Times, they are a changin’. The hard part is knowing when and how to change with ’em. I’m currently holed up in my new home, away from the world and it’s trousers, for the next two months, whilst I concentrate on writing my show for the Edinburgh Comedy festival in August, and I am no more in the mood. I’ve balked at the idea of even doing the festival several times, since I applied. I’ve only ever attended the festival for up to two weeks each year, with no pressure on what gigs I do when I get there. But this year is different. I had decided earlier this year that it was time to quit stand up comedy, and the one thing I’d never done was my own show for the full three and a half week run of the Edinburgh festival, so I thought “I should at least do it once, to say I’ve done it”, for when I one day start boring people with tales of when I used to be a comedian.
And it’s a struggle. Because, I think, my head’s already given up on comedy. It’s not even that I have nothing else I want to talk about, but more that there are limits as to what I can discuss now, and a lot of it can be pinned down to the age we currently live in.

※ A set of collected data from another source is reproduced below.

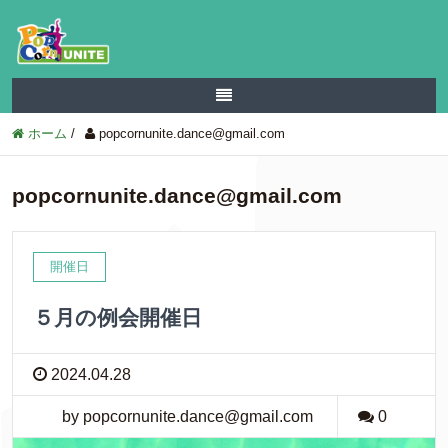
ホーム
/
popcornunite.dance@gmail.com
popcornunite.dance@gmail.com
開催日
５月の例会開催日
2024.04.28
by popcornunite.dance@gmail.com
0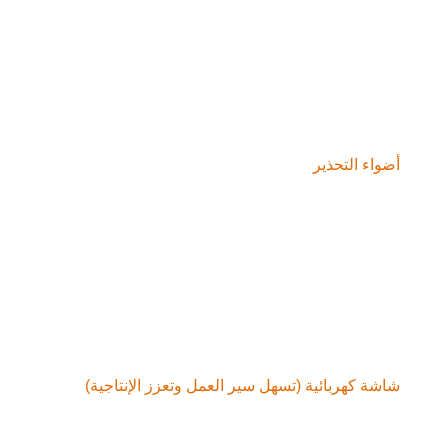
اء التحذير
ة كهربائية (تسهل سير العمل وتعزز الإنتاجية)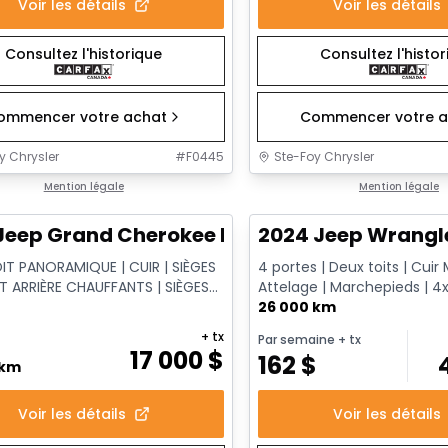
Voir les détails
Voir les détails
Consultez l'historique
Consultez l'histo
ommencer votre achat
Commencer votre a
y Chrysler
#
F0445
Ste-Foy Chrysler
1/14
onne offre
Mention légale
Très bonne offre
Mention légale
Jeep Grand Cherokee Limited
2024 Jeep Wrangl
OIT PANORAMIQUE | CUIR | SIÈGES
4 portes | Deux toits | Cuir 
T ARRIÈRE CHAUFFANTS | SIÈGES
Attelage | Marchepieds | 4
 | XÉNON HID
Command-Trac
26 000 km
+ tx
Par semaine
+ tx
17 000
$
162
$
 km
Voir les détails
Voir les détails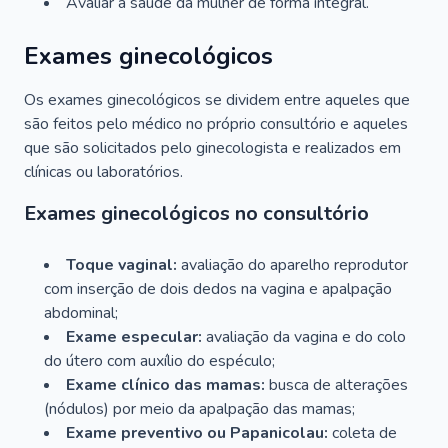
Avaliar a saúde da mulher de forma integral.
Exames ginecológicos
Os exames ginecológicos se dividem entre aqueles que
são feitos pelo médico no próprio consultório e aqueles
que são solicitados pelo ginecologista e realizados em
clínicas ou laboratórios.
Exames ginecológicos no consultório
Toque vaginal:
avaliação do aparelho reprodutor
com inserção de dois dedos na vagina e apalpação
abdominal;
Exame especular:
avaliação da vagina e do colo
do útero com auxílio do espéculo;
Exame clínico das mamas:
busca de alterações
(nódulos) por meio da apalpação das mamas;
Exame preventivo ou Papanicolau:
coleta de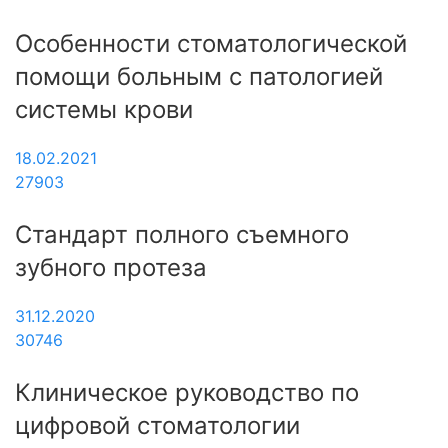
Особенности стоматологической
помощи больным с патологией
системы крови
18.02.2021
27903
Стандарт полного съемного
зубного протеза
31.12.2020
30746
Клиническое руководство по
цифровой стоматологии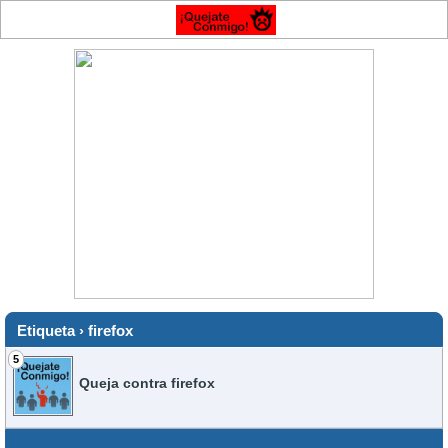
Etiqueta › firefox
5
Queja contra firefox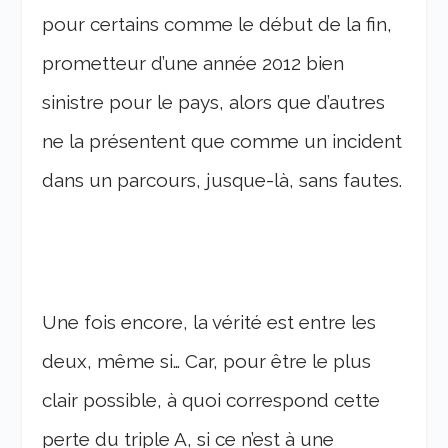
pour certains comme le début de la fin,
prometteur d’une année 2012 bien
sinistre pour le pays, alors que d’autres
ne la présentent que comme un incident
dans un parcours, jusque-là, sans fautes.
Une fois encore, la vérité est entre les
deux, même si… Car, pour être le plus
clair possible, à quoi correspond cette
perte du triple A, si ce n’est à une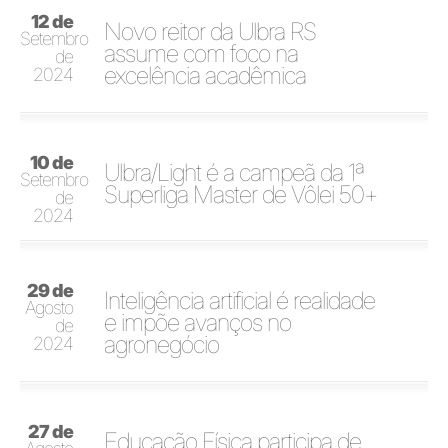
12 de
Novo reitor da Ulbra RS
Setembro
assume com foco na
de
excelência acadêmica
2024
10 de
Ulbra/Light é a campeã da 1ª
Setembro
Superliga Master de Vôlei 50+
de
2024
29 de
Inteligência artificial é realidade
Agosto
e impõe avanços no
de
agronegócio
2024
27 de
Educação Física participa de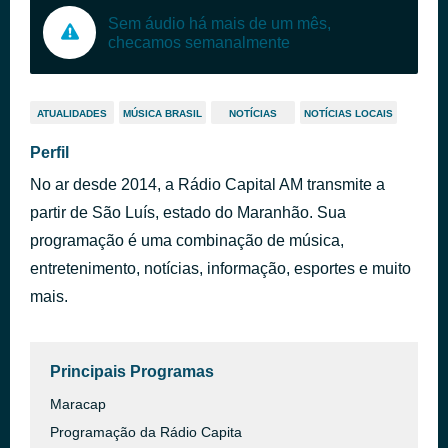
Sem áudio há mais de um mês,
checamos semanalmente
ATUALIDADES
MÚSICA BRASIL
NOTÍCIAS
NOTÍCIAS LOCAIS
Perfil
No ar desde 2014, a Rádio Capital AM transmite a
partir de São Luís, estado do Maranhão. Sua
programação é uma combinação de música,
entretenimento, notícias, informação, esportes e muito
mais.
Principais Programas
Maracap
Programação da Rádio Capita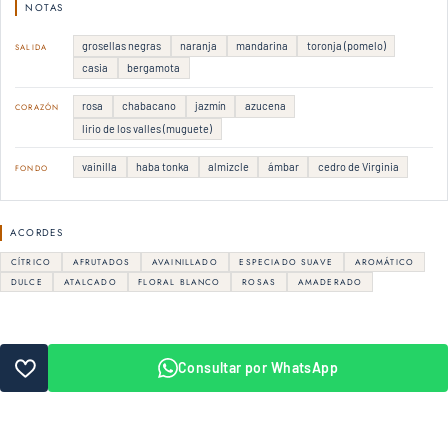
NOTAS
grosellas negras
naranja
mandarina
toronja (pomelo)
SALIDA
casia
bergamota
rosa
chabacano
jazmín
azucena
CORAZÓN
lirio de los valles (muguete)
vainilla
haba tonka
almizcle
ámbar
cedro de Virginia
FONDO
ACORDES
CÍTRICO
AFRUTADOS
AVAINILLADO
ESPECIADO SUAVE
AROMÁTICO
DULCE
ATALCADO
FLORAL BLANCO
ROSAS
AMADERADO
Consultar por WhatsApp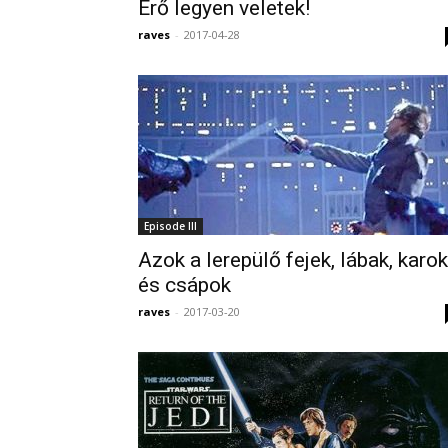
Erő legyen veletek!
raves
-
2017-04-28
Episode III
Azok a lerepülő fejek, lábak, karok
és csápok
raves
-
2017-03-20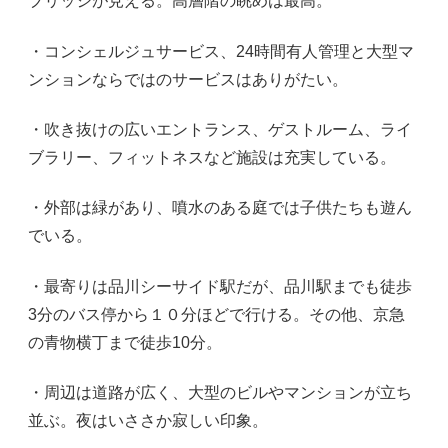
ブリッジが見える。高層階の眺めは最高。
・コンシェルジュサービス、24時間有人管理と大型マ
ンションならではのサービスはありがたい。
・吹き抜けの広いエントランス、ゲストルーム、ライ
ブラリー、フィットネスなど施設は充実している。
・外部は緑があり、噴水のある庭では子供たちも遊ん
でいる。
・最寄りは品川シーサイド駅だが、品川駅までも徒歩
3分のバス停から１０分ほどで行ける。その他、京急
の青物横丁まで徒歩10分。
・周辺は道路が広く、大型のビルやマンションが立ち
並ぶ。夜はいささか寂しい印象。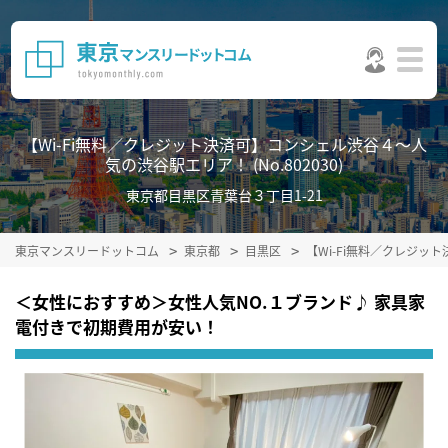
【Wi-Fi無料／クレジット決済可】コンシェル渋谷４～人
気の渋谷駅エリア！ (No.802030)
東京都目黒区青葉台３丁目1-21
東京マンスリードットコム
東京都
目黒区
【Wi-Fi無料／クレジ
＜女性におすすめ＞女性人気NO.１ブランド♪ 家具家
電付きで初期費用が安い！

My decision to do comedy in the first place tied in with a rock bottom I had nine years ago, whereby I’d promised myself to start writing about my experiences, to tell people how a person gets here, maybe as a way of exorcising my demons. Six months later, I was on a stage, doing my thing, and I seemed to get it from day one. This was a Godsend. It was therapy, it was attention, it was everything I needed rolled into one. I could discuss the personal stuff, disguised as jokes, and work it all out in front of strangers. I’ve always described my comedy writing as my way of ‘getting in my side of the story before I’m found out’. And it worked for the longest time. But things have changed so much since my first gig back in December ’03, and I need to change with them.
For a start, getting your personal life out there has always been the driving force behind personal writing, whether you’re a comedian, a writer, someone who’s been through bad experiences, someone with a story to tell, and only the driven could succeed. We now, however, live in a world where everybody not only has a public voice, thanks to the internet, but a lot of people now actually LIVE their lives quite publicly, and without even having to try. When I started doing comedy, the internet was quite new, I was already in a relationship that had developed long before social networking, and anyone else I knew, I knew physically. The internet was supplemental to all that. Then things, as they do, changed. I became single three years ago, and found myself exposed to a lot more people than I had been when I was last a single man. The amount of friends I’d made had increased a hundredfold since starting comedy, and the amount of strangers on the periphery became uncountable. And none of this is because I was heading toward any sort of ‘fame’ or anything of the like, Grud no. This is something common to anyone internet literate these days. Entire relationships are born, live, and die online, even publicly, before they’ve even had a chance to gestate, our very lives becoming the equivalent of fast food. It leaves people with a LOT more to process than they might have had ten years ago, with a lot less time. It’s the next big ‘generation gap’ thing, as younger people are brought up with this quicker, and more public way of living, with little regard for their own privacy. Makes me think a lot of future relationship counsellors have their work cut out for them, ‘cos it’s gonna get messy…
You know how it is, if you’re on Facebook. You probably don’t even know a lot of the people ON your friends list. You start off seeing that they’re a ‘friend of a friend’, so they must be alright, and accept their friend requests, but you have no idea how carefully the mutual friend in question has screened HIS new ‘friends’. Next thing you know, you’re having a three way conversation with someone you know and love, and a virtual stranger, who, let’s face it, could be nuts, but now they’ve eked their way into your circle of friends, online or otherwise.
And that’s where confessional comedy dies. You can’t do ‘my girlfriend’ jokes, if anyone at a gig can go home after, add you on Facebook, and check out what your relationship is like with said girlfriend, however fictional you might have made the material. Hell, if they can friend you on Facebook, chances are they’ll not even bother going to see you perform live again. Why would they, when you’re available online 24/7? If they’ve even ever SEEN you perform in the first place.
I foresee a time when privacy will be the new ‘fame’, and more sought after by people. Alas, as an artist of any kind, you still have to balance that with the need we have for recognition, and, as much of an art form as I view my comedy to be, it might be too honest an art form for where we’re all heading, and I think it’s time to fall back on more ‘poetic’ art forms, maybe painting, or music, or devoting the rest of my life to making Fimo sculptures of all my favourite sci-fi characters, who knows?
Seriously, who knows? ‘Cos I’m at a bit of a loss.